* **Task instructions**:
Continue the text on the synthesis of CNSL-modified maleinized fatty acid ester resins, starting after its last sentence.

* **Text shown**:
----------------

Figure 3 shows the FTIR spectra of these resins; peaks at 1174 to 1183 cm-1 , 1115 to 1121 cm-1 and 1041 to 1044 cm-1, are attributed to the ester group, O-C-C stretching and C-C(=O)-O stretching vibrations of the ester group, respectively. Peaks at 1607, 1507 and 1460 cm-1 correspond to C……C stretching vibration within the ring and peaks at 1248 cm-1 to 1263 cm-1 are attributed to the C-O-C stretching vibration of the ether group.

Synthesis of CNSL-Modified Maleinized Fatty Acids Ester Resins
Finally, calculated amounts of maleinized fatty acids epoxy ester resins were placed in three-necked round-bottom flasks fitted with a reflux condenser, mechanical stirrer and thermometer. Stirring was started with heating. To this, 30% of CNSL was added on the basis of maleinized fatty acids at 110-115 ºC. The reactants were taken in ratios as shown in Table 4.The etherification reaction occurs during the synthesis of this resin. Reaction temperature was maintained at 110-115 ºC until the desired value was obtained to get the water solubility, i.e., 90-100.

----------------

* **Extracted entries**:
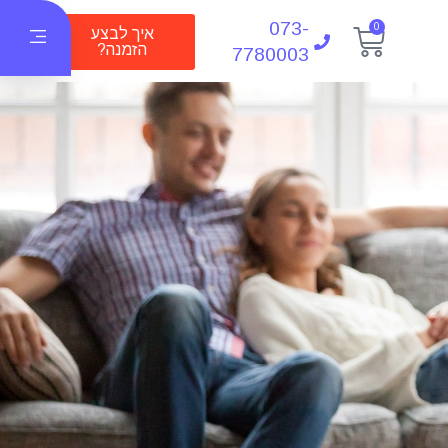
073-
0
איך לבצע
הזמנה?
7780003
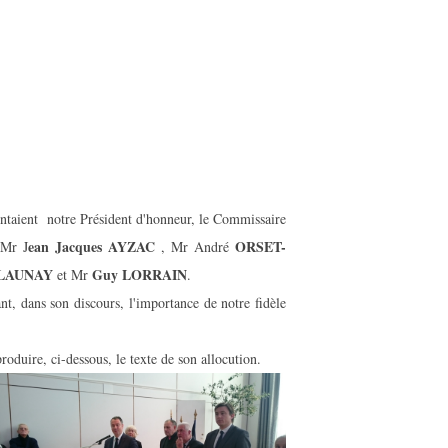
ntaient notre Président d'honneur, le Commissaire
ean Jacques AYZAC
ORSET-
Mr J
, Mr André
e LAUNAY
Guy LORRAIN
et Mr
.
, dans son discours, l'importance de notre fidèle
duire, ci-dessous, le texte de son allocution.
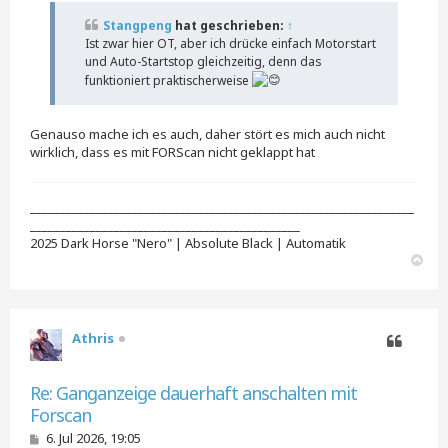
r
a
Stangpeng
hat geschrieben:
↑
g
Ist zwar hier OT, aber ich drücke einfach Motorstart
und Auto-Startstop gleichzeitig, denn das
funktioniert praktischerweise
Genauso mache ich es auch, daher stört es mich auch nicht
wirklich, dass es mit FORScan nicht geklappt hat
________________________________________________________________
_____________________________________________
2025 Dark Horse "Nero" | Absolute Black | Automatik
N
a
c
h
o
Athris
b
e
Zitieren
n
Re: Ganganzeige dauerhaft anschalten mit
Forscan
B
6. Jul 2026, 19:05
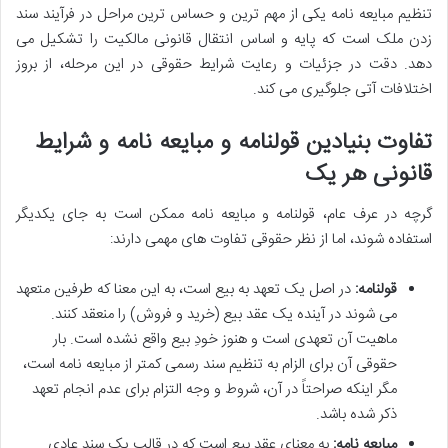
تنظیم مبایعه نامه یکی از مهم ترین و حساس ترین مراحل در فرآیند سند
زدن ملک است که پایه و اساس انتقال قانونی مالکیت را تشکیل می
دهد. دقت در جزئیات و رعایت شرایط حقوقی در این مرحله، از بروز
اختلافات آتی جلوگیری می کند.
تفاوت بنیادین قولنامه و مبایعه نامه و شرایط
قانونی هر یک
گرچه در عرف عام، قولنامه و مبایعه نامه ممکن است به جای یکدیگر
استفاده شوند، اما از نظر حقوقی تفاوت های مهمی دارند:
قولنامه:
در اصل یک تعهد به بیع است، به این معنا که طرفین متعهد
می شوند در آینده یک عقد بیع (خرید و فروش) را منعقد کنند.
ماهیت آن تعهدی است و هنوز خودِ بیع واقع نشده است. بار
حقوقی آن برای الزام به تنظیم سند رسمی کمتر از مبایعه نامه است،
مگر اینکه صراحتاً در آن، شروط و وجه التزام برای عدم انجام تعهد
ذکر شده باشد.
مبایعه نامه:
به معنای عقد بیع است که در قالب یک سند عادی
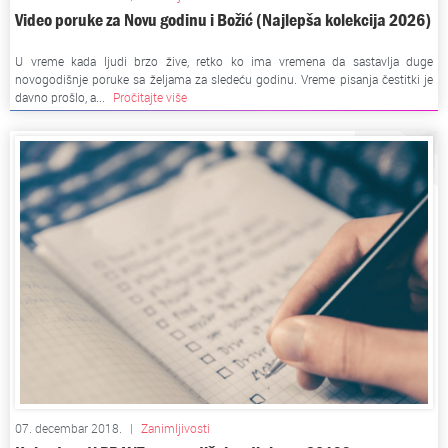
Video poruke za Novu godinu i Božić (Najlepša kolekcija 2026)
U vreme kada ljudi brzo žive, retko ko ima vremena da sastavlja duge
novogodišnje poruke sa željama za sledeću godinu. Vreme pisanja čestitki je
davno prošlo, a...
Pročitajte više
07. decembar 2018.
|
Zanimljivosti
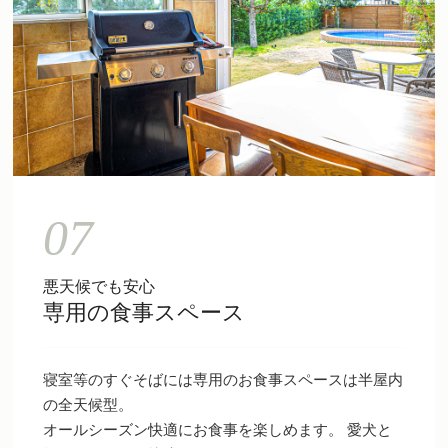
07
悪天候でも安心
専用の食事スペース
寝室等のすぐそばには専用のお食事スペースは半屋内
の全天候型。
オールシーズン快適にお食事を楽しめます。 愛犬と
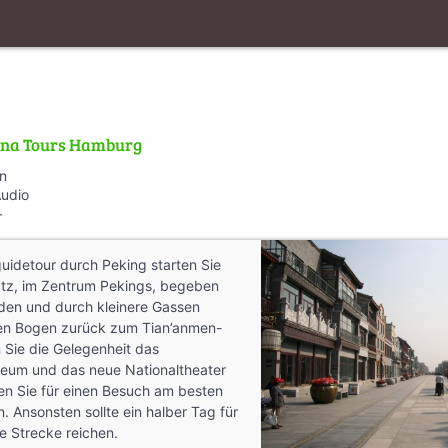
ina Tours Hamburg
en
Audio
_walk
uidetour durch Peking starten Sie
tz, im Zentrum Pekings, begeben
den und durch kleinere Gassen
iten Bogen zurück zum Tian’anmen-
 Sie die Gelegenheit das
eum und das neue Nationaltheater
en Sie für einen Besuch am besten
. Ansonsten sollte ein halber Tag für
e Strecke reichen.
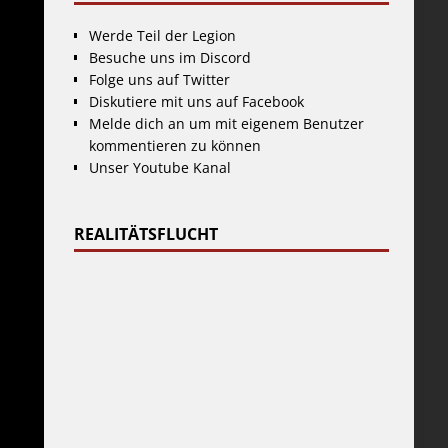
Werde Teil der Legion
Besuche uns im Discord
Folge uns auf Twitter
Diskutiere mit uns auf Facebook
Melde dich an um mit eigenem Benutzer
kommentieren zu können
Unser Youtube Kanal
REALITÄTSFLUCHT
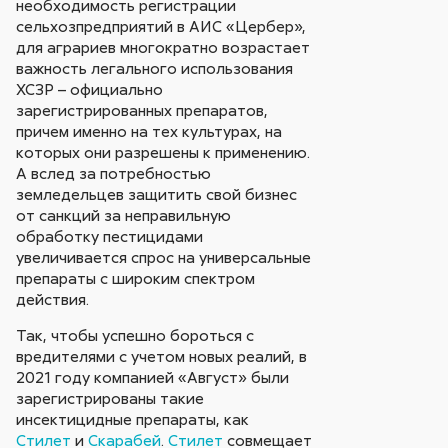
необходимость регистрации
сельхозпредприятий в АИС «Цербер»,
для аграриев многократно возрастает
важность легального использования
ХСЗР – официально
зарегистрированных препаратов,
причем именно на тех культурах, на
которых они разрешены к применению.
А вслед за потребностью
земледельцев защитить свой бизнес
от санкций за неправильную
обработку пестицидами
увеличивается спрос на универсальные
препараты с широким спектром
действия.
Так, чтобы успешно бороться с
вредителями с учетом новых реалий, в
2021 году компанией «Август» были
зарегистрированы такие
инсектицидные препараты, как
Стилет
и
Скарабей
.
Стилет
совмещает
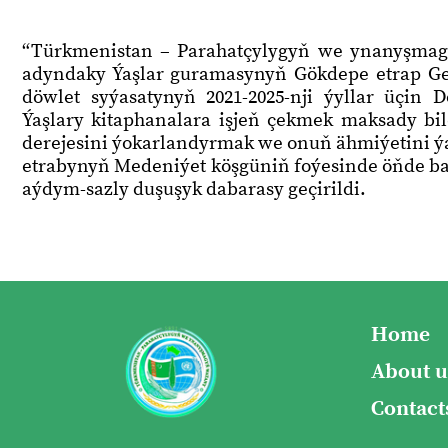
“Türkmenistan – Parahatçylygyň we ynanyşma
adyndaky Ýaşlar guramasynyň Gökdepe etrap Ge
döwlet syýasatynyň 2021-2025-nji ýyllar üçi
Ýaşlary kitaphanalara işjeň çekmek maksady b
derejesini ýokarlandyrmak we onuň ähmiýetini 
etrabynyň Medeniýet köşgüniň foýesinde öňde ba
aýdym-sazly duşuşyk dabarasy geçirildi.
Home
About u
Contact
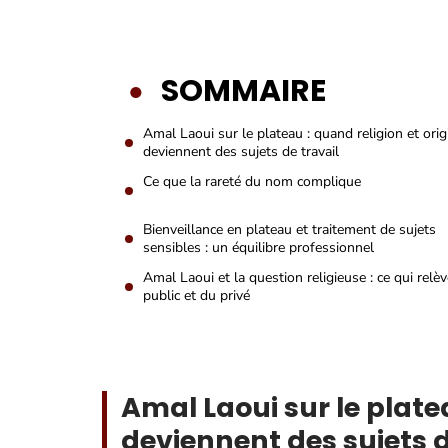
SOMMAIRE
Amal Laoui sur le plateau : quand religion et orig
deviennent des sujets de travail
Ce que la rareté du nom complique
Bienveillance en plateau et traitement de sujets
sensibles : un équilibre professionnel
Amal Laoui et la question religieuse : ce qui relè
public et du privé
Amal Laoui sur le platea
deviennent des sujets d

----------------

* **Response to the task**:
It was observed that maleinized fatty acid epoxy ester resins having a maleic anhydride content more than 10% gelled after the addition of CNSL. This is probably due to the higher percentage of maleic anhydride, which provides higher reactive points and higher functionality of CNSL. All the samples of CNSL-modified maleinized fatty acid epoxy ester resins were neutralized with a base (triethylamine) to achieve water solubility. The pH of the neutralized resins was maintained at 8-9.

Figure 4 shows the FTIR spectra of CNSL-modified resin; the increase in intensity at 1241-1260 cm-1 corresponds to ether linkages. The absence of a peak (or with low intensity) at 3352 cm-1 attributed to the phenolic group confirms the formation of ether linkages between CNSL and maleinized fatty acids epoxy ester resins. Peaks observed at 1589-1608 cm-1, 1508-1511 cm-1 and 1457-1462 cm-1 indicate the presence of an aromatic ring. Peaks at 1171-1183 cm-1 indicate the presence of an ether group in the resin backbone.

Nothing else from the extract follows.